The Carolina Climbers Coalition work closely with USFS and NC Wildlife Biologists each year to ensure that peregrine falcon closures are accurate per eyrie sites, and help balance conservation of the species with reasonable access to climbing destinations. Thank you, climbers, for respecting these closure zones and for helping protect this amazing species. How has this collaboration been beneficial to both climbers and peregrines? Here are a few examples:

  • Biologists and CCC volunteers monitor eyrie sites to see if they are in use or if chicks have hatched. If they are not in use or if chicks have fledged, closures are lifted earlier than Aug 15. In the case of areas like Short Off South last year, the closure was lifted in February. 
  • This year, CCC has worked with NC Wildlife biologists to collect specimens from the Big Lost Cove eyrie and Looking Glass Rock eyrie to help biologists predict reasons for nest failure or success. This work equates to multiple days in the field and computer for multiple volunteers and professionals.
  • The CCC-owned Laurel Knob has an active eyrie. We have worked to identify proper closures, with biologist input.
  • The entire North Face of Cedar was slated to be closed, CCC worked with biologists to narrow down the zone. 20 routes are seasonally closed now as opposed to 100.
  • This year, there are not any climbing-related changes from previous years. This is largely in part to the peregrines maintaining their previous year's eyrie sites. 

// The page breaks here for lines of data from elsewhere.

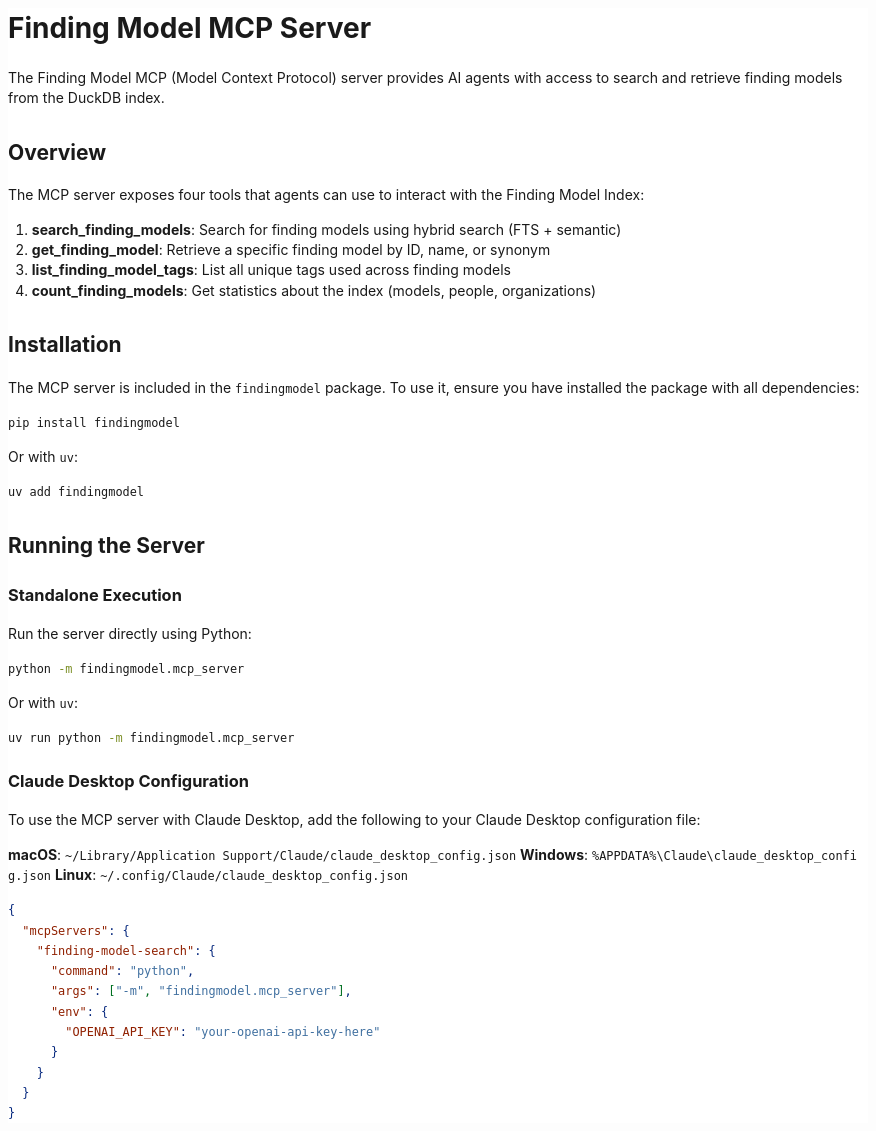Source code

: # Finding Model MCP Server

The Finding Model MCP (Model Context Protocol) server provides AI agents with access to search and retrieve finding models from the DuckDB index.

## Overview

The MCP server exposes four tools that agents can use to interact with the Finding Model Index:

1. **search_finding_models**: Search for finding models using hybrid search (FTS + semantic)
2. **get_finding_model**: Retrieve a specific finding model by ID, name, or synonym
3. **list_finding_model_tags**: List all unique tags used across finding models
4. **count_finding_models**: Get statistics about the index (models, people, organizations)

## Installation

The MCP server is included in the `findingmodel` package. To use it, ensure you have installed the package with all dependencies:

```bash
pip install findingmodel
```

Or with `uv`:

```bash
uv add findingmodel
```

## Running the Server

### Standalone Execution

Run the server directly using Python:

```bash
python -m findingmodel.mcp_server
```

Or with `uv`:

```bash
uv run python -m findingmodel.mcp_server
```

### Claude Desktop Configuration

To use the MCP server with Claude Desktop, add the following to your Claude Desktop configuration file:

**macOS**: `~/Library/Application Support/Claude/claude_desktop_config.json`
**Windows**: `%APPDATA%\Claude\claude_desktop_config.json`
**Linux**: `~/.config/Claude/claude_desktop_config.json`

```json
{
  "mcpServers": {
    "finding-model-search": {
      "command": "python",
      "args": ["-m", "findingmodel.mcp_server"],
      "env": {
        "OPENAI_API_KEY": "your-openai-api-key-here"
      }
    }
  }
}
```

  • One big change this year has been the inclusion of maps in the closure order. These closure zones are the same as previous years and outlined on the USFS website here. CCC was asked to preview closure maps by the USFS, prior to the release of those maps. Viewing and helping edit those maps prior to the USFS closure release was extremenly beneficial in getting accurate closure zones for climbers. Did we (CCC) and they (USFS) get the maps 100% GPS ground-truthed correct? Likely not, and we are open to feedback and will relay that feedback to USFS. Please note that we gave feedback on climbing-specific areas like Looking Glass, but not on areas without known climbing like Short Off North or Bynum Bluffs.  USFS bringing us (CCC) to the table PRIOR to the closure order release is testament to our collaborative work with USFS, and beneficial to both climbers and peregrines. For example, before the CCC was able to help edit the map, USFS had the entire North Side of Looking Glass circled as closed, as well as a good portion of the Nose Area. We quickly corrected this prior to the order release and it is now a non-issue. This is the first year USFS released maps. If you see any discrepancies between the route closure zones listed and the maps, please email As you can imagine, this is a lot of work to get things right and we welcome help and input, and will do our part in relaying that input to USFS.

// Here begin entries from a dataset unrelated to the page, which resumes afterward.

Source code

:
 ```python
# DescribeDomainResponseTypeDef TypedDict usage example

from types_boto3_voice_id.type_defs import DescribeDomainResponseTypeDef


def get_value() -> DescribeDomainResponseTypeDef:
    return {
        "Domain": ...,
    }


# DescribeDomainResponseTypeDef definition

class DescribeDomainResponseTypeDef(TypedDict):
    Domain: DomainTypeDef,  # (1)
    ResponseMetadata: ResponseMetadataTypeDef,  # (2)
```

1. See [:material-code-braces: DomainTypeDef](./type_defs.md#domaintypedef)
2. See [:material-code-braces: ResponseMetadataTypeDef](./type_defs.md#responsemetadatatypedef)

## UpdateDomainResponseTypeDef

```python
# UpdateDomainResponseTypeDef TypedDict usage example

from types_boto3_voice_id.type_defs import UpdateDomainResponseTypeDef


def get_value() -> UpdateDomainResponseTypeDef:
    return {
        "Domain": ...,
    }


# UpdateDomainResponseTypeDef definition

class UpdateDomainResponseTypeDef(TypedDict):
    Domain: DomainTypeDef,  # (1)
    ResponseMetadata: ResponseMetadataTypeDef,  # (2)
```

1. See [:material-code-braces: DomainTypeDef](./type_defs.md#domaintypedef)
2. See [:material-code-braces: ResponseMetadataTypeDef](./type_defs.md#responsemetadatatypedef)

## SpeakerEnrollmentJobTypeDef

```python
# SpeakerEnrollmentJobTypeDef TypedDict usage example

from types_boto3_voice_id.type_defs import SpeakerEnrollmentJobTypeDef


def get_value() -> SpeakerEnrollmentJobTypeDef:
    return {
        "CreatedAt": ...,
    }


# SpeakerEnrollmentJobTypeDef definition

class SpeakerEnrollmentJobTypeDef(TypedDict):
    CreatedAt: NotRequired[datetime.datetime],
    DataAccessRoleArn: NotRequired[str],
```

  • CCC and NC Wildlife collaboration has lead to reciprocity and trust that has helped other areas outside of NC/ USFS lands. Recreational climbers following the closures has also lead to reciprocity and trust. Thank you climbers! Just last year, we were able to share our expertise in peregrine falcon climbing management with SC Department of Natural Resources. We worked with their biologists to take Table Rock SC's Main Wall out of the seasonal closure order for South Carolina. This is South Carolina's most revered, and most impressive wall, and it is now open to climbers year-round instead of season closures. Without our work with NC Wildlife and USFS, the closure zone would surely have remained for Table Rock's Main Wall.

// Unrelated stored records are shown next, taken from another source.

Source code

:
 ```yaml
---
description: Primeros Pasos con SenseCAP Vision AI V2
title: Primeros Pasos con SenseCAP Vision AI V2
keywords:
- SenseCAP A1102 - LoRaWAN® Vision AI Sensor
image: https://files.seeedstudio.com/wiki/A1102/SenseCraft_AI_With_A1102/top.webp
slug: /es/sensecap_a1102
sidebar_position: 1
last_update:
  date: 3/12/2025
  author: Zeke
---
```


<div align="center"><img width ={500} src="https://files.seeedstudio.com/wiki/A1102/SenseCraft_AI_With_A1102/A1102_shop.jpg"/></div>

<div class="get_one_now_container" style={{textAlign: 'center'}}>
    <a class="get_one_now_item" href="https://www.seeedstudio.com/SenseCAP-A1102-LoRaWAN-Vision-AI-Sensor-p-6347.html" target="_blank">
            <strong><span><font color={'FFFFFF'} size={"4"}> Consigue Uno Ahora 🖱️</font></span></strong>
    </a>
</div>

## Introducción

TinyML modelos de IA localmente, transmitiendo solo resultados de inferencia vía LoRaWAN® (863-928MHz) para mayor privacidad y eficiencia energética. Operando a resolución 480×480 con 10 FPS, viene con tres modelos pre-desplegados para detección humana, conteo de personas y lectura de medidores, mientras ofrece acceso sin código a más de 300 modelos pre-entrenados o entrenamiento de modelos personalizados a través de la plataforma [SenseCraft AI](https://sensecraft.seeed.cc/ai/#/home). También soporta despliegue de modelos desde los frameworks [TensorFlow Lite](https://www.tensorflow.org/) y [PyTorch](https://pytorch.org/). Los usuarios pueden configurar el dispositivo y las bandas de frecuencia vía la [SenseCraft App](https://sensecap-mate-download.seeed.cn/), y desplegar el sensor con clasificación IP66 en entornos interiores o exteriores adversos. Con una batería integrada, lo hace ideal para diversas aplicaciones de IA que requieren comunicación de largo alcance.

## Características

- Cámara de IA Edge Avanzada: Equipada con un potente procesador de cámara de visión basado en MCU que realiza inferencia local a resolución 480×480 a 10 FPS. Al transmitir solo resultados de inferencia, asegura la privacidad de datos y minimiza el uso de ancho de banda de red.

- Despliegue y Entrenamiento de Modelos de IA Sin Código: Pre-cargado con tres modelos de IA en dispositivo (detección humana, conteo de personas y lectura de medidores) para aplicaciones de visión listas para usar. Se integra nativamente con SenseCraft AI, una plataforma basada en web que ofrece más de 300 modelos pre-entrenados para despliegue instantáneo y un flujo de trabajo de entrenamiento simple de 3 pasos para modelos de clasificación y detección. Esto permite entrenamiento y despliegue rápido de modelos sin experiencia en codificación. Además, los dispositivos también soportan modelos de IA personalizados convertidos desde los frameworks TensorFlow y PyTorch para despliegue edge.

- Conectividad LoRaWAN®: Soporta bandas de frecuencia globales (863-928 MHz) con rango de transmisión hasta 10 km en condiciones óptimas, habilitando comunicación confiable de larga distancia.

  • We were able to open Rocky Fork State Park's Whitehouse Cliffs to climbing in 2019, and have since then worked with the TN State Park system to monitor the cliff for potential peregrine falcon activity. There is a peregrine falcon seen in the region, and we have monitored the cliff for the last three years, which has meant 4-5 visits per year during the peregrine falcon closure observation time of February to March. The observation period's goal has been to see if there is an eyrie site on the cliff.  Peregrines are seen in the area but an eyrie has not been viewed at Whitehouse. This is typical for the species, as they likley use the cliff as a hunting zone but not for their eyrie. When working with TN State Parks on opening these cliffs to climbing for the first time ever, we suggested this 2 month monitoring period as opposed to a 6 month blanket closure. They agreed, and much of that agreement was based on our past experience with NC Wildlife and USFS officials, showing that an eyrie site is not likely in the area. 
  • Ongoing work with Mountain Project and guide book authors to ensure closures are listed accurately in beta sites.
  • "In 2021 across western North Carolina, 15 sites were occupied by peregrine falcon pairs and seven successfully reproduced with a total of 12 offspring."- USFS

Additional closures outside of USFS lands:

  • Table Rock State Park Feb 1- Aug 14: Climbing right (east) of the Walker Buttress, including the Water Groove Wall, are closed to climbing during this period. Table Rock's Main Wall is now open to climbing year-round! 
  • Laurel Knob Feb 1- Aug 14: Routes between, and including, Fathom to Permission Granite are closed to climbing during this period.
  • Rocky Fork State Park's Whitehouse Cliffs : this closure has been lifted. No eyrie is present and has not been for three years in a row.